WHAT YOU ARE ASKED TO DO> Pull every "principle" line out of the data below.

RECORDS FOR THE TASK>
*** Begin section ***
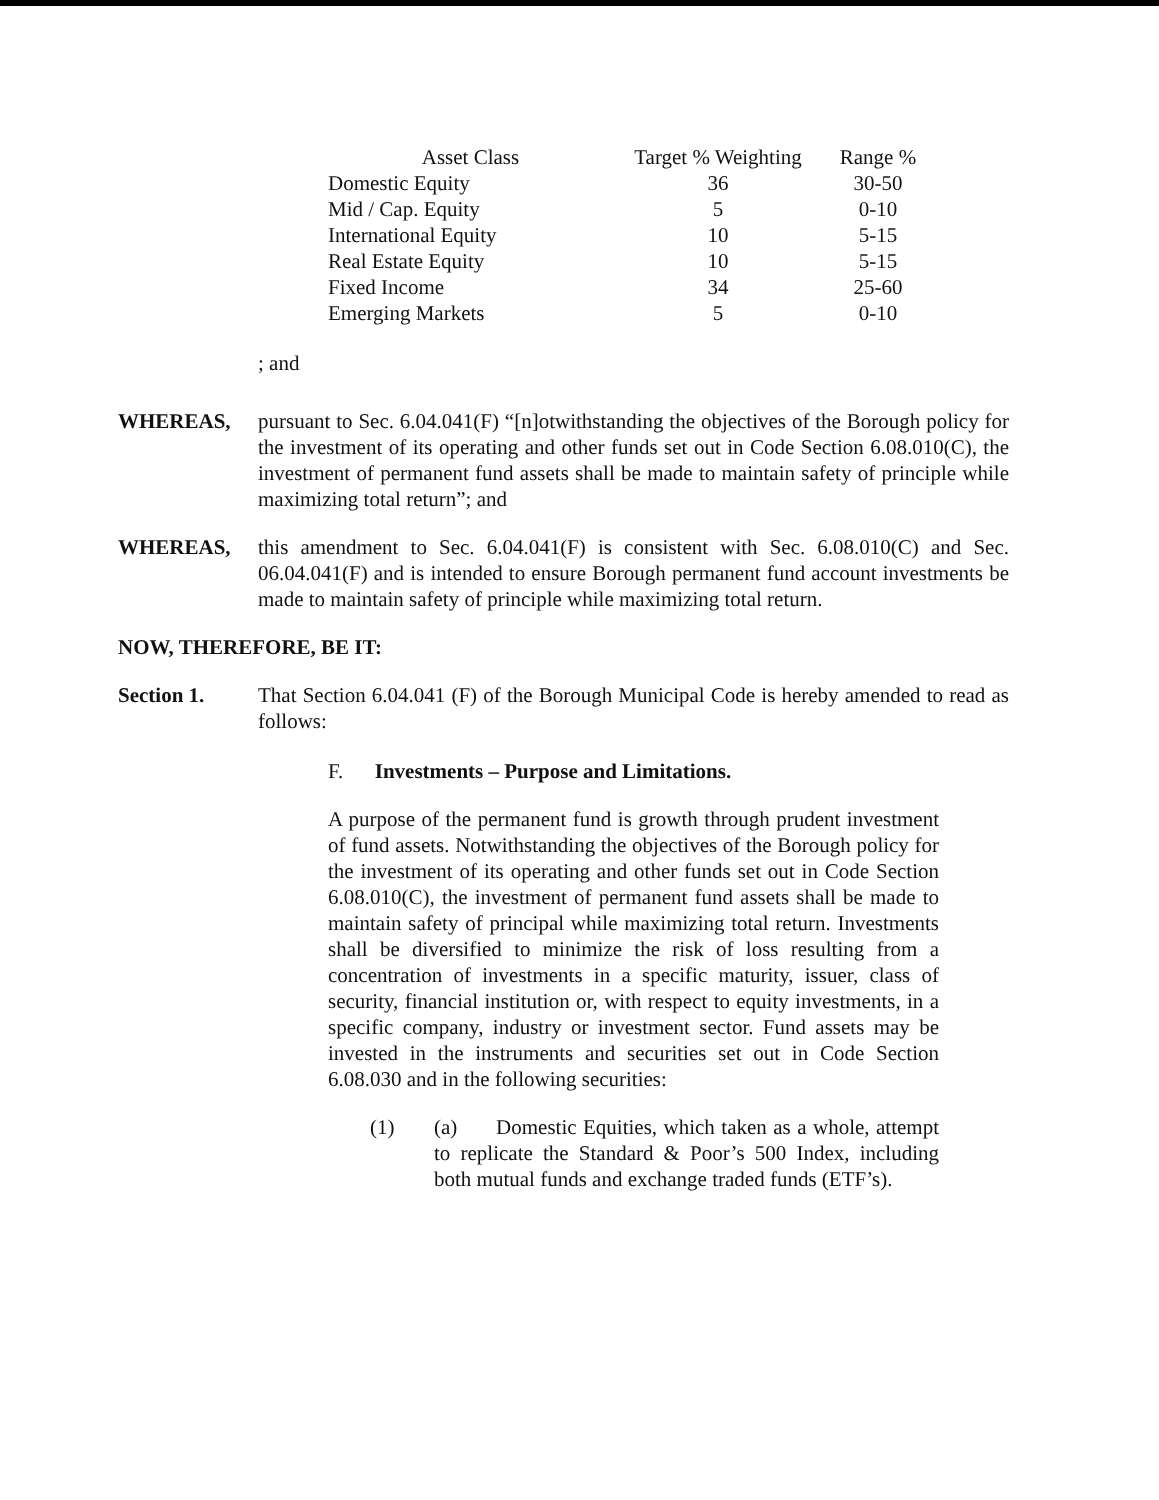| Asset Class | Target % Weighting | Range % |
| --- | --- | --- |
| Domestic Equity | 36 | 30-50 |
| Mid / Cap. Equity | 5 | 0-10 |
| International Equity | 10 | 5-15 |
| Real Estate Equity | 10 | 5-15 |
| Fixed Income | 34 | 25-60 |
| Emerging Markets | 5 | 0-10 |
; and
WHEREAS, pursuant to Sec. 6.04.041(F) “[n]otwithstanding the objectives of the Borough policy for the investment of its operating and other funds set out in Code Section 6.08.010(C), the investment of permanent fund assets shall be made to maintain safety of principle while maximizing total return”; and
WHEREAS, this amendment to Sec. 6.04.041(F) is consistent with Sec. 6.08.010(C) and Sec. 06.04.041(F) and is intended to ensure Borough permanent fund account investments be made to maintain safety of principle while maximizing total return.
NOW, THEREFORE, BE IT:
Section 1. That Section 6.04.041 (F) of the Borough Municipal Code is hereby amended to read as follows:
F. Investments – Purpose and Limitations.
A purpose of the permanent fund is growth through prudent investment of fund assets. Notwithstanding the objectives of the Borough policy for the investment of its operating and other funds set out in Code Section 6.08.010(C), the investment of permanent fund assets shall be made to maintain safety of principal while maximizing total return. Investments shall be diversified to minimize the risk of loss resulting from a concentration of investments in a specific maturity, issuer, class of security, financial institution or, with respect to equity investments, in a specific company, industry or investment sector. Fund assets may be invested in the instruments and securities set out in Code Section 6.08.030 and in the following securities:
(1) (a) Domestic Equities, which taken as a whole, attempt to replicate the Standard & Poor’s 500 Index, including both mutual funds and exchange traded funds (ETF’s).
*** End section ***
RESPONSE AREA>
WHEREAS, pursuant to Sec. 6.04.041(F) “[n]otwithstanding the objectives of the Borough policy for the investment of its operating and other funds set out in Code Section 6.08.010(C), the investment of permanent fund assets shall be made to maintain safety of principle while maximizing total return”; and
WHEREAS, this amendment to Sec. 6.04.041(F) is consistent with Sec. 6.08.010(C) and Sec. 06.04.041(F) and is intended to ensure Borough permanent fund account investments be made to maintain safety of principle while maximizing total return.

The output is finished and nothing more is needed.